**TO-DO ITEM:**
Copy out the data from the line containing "How many bars are there in total?" down to the line containing "At which category", including both of those lines, and omit the pictures.

**GIVEN INFORMATION:**

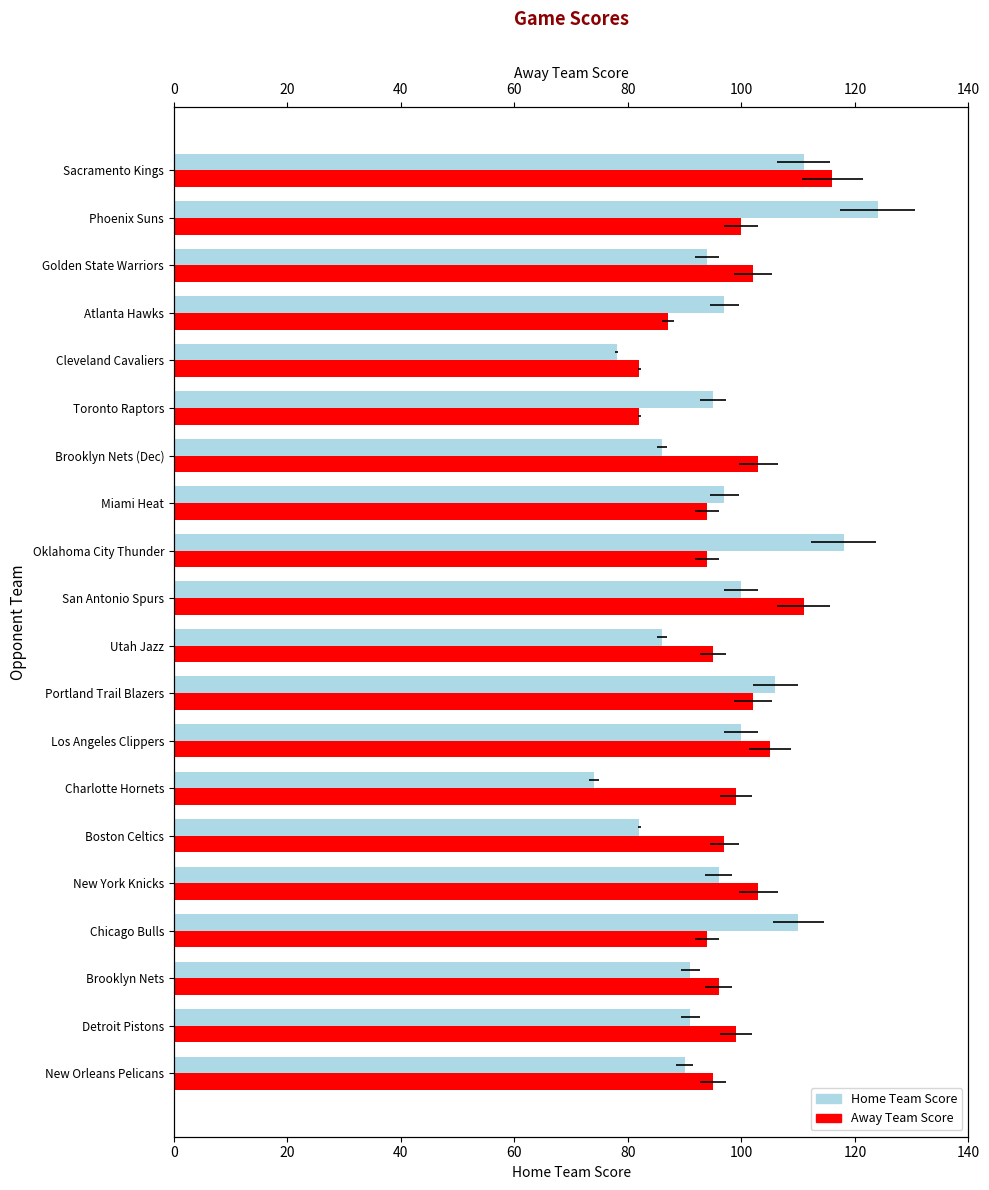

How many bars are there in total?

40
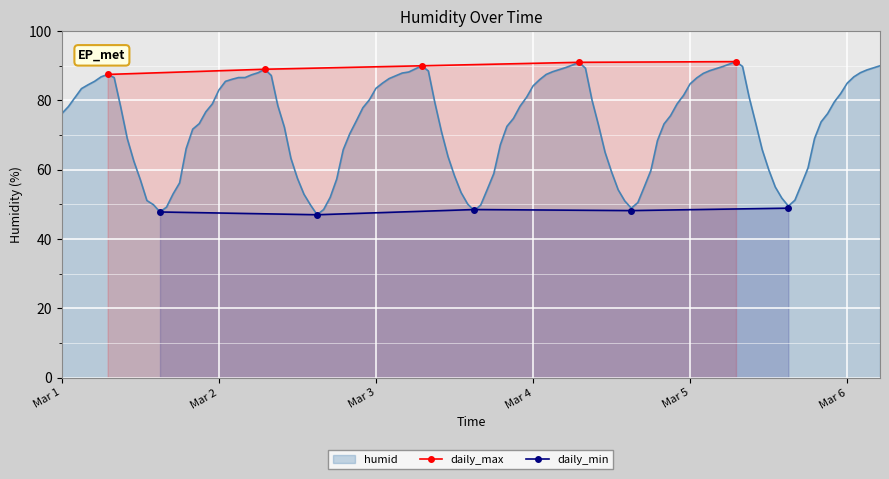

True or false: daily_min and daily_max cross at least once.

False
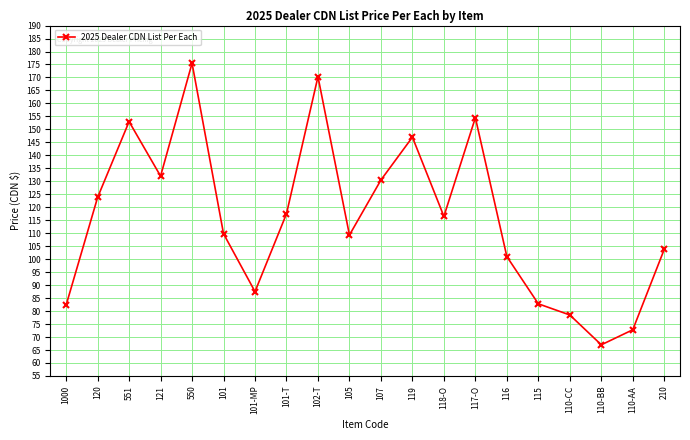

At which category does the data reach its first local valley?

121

---

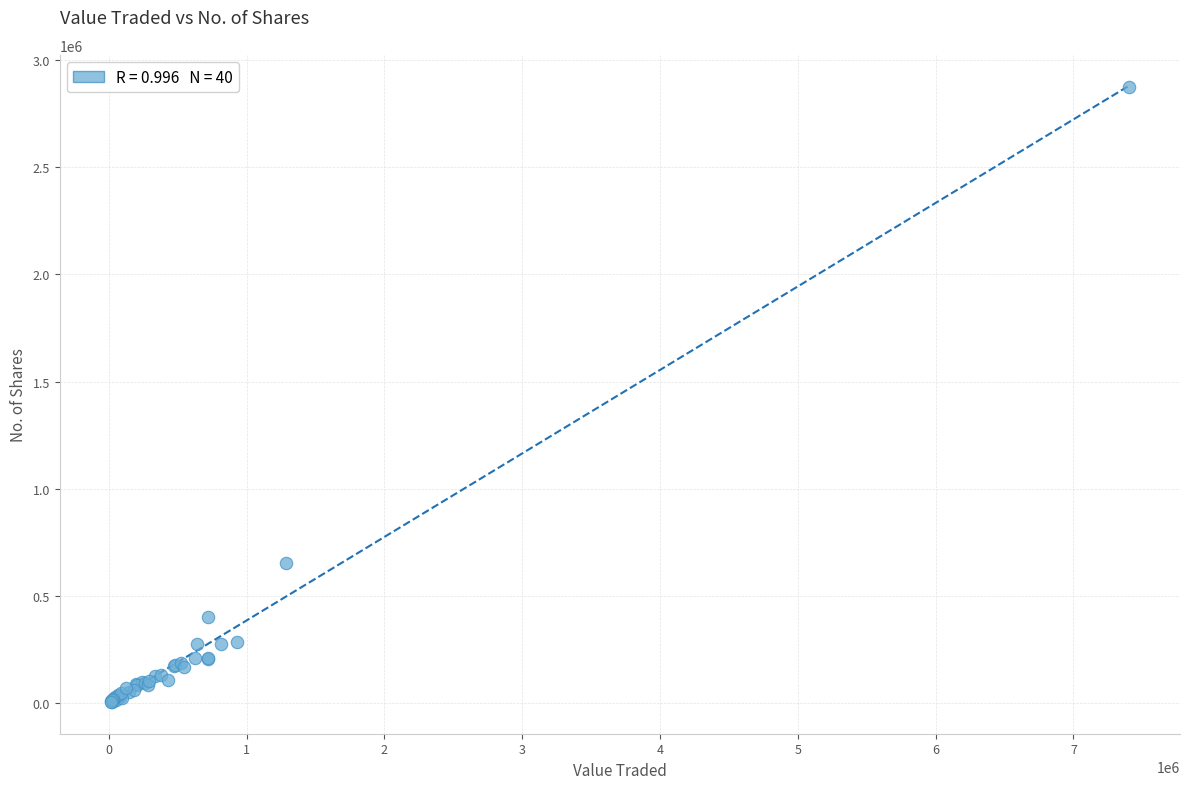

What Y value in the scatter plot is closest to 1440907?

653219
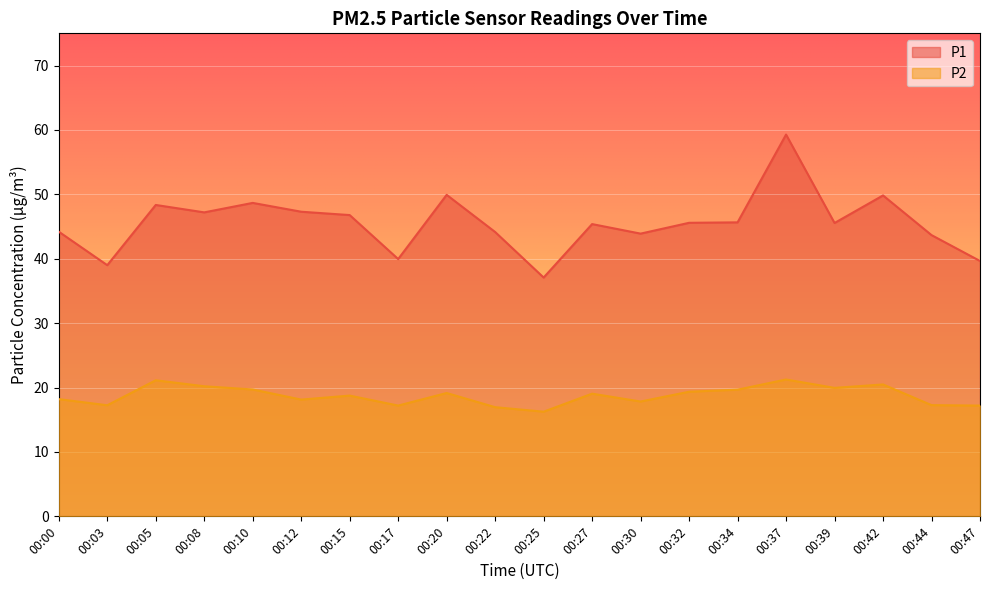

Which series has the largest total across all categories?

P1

...

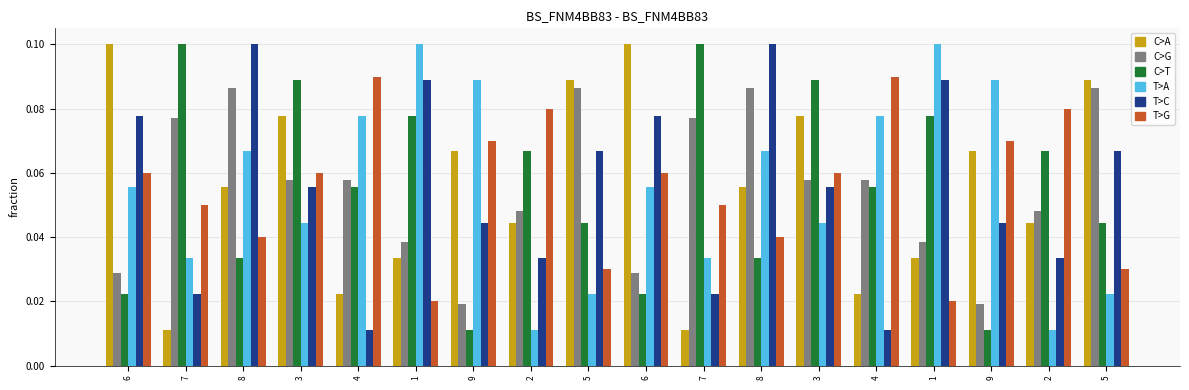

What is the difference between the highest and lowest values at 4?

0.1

**TASK SOLUTION:**
How many bars are there in total?

40

True or false: daily_min and daily_max cross at least once.

False

At which category does the data reach its first local valley?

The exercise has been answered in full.